^3^

78 13 3
                                    

Senin sore ketika jam menunjukan pukul 17.00, Anin dan Monik sudah bersiap pulang. Setelah berpamitan dengan atasan dan teman-teman, kedua karib ini turun menggunakan lift.

"Nin udah dateng ojek lo?" Monik yang sudah mendapatkan pesan dari ojek pesanannya bertanya.

"Udah harusnya, tadi bilang udah deket."

"Gue duluan gapapa?" Monik tampak ragu.

"Gapapa dong saaay..udah gih sana..bye..." Anin mendorong Monik dan melambaikan tangan.

Benar, ojek pesanannya juga sudah datang. Setelah memakai helm, Anin naik ke atas motor dan mereka meluncur ke Senayan City. Tempat dimana Anin dan Tirta janji untuk bertemu.

Sekitar 15 menit Anin sudah sampai. Mengembalikan helm dan mengucapkan terima kasih kepada pengendara ojek, lalu Anin masuk.
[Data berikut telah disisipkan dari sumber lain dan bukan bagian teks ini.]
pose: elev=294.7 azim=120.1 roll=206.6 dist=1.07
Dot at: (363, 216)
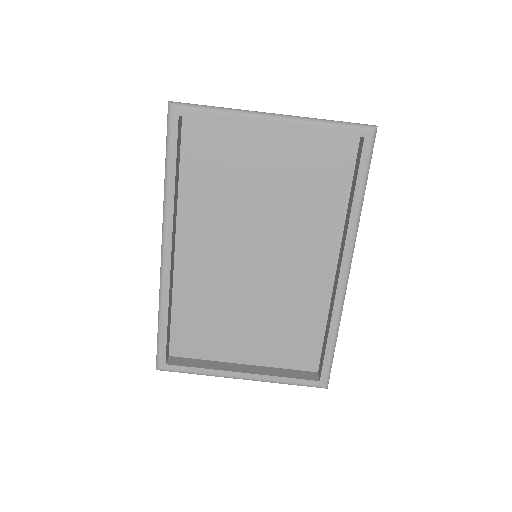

Dicek ponselnya, ternyata benar ada pesan dari Tirta yang mengabarkan dia menunggu di salah satu restoran ramen. Tirta tidak lupa rupanya, restoran ramen disini merupakan salah satu favoritenya.

Setelah turun menggunakan tangga jalan, Anin melambatkan dulu langkahnya menata deru napasnya yang tiba-tiba memburu.

Dia harus lebih tenang. Dan Anin sudah membayangkan apa yang akan terjadi nanti.

Ketika memasuki restoran, Anin sudah melihat lelaki berkemeja tangan Panjang krem dengan kaca mata yang masih menempel. Serta masih sibuk dengan tabletnya.

Anin sudah paham, kalau ada waktu kosong Tirta menyempatkan mengecek kerjaan kantor.

"Ekhem!" Anin berdehem.

Tirta menoleh, tersenyum. Senyum yang biasanya Anin suka. Senyum yang setahun ini mengisi hari-harinya. Senyum yang membuat wajah tampan Tirta lebih mempesona.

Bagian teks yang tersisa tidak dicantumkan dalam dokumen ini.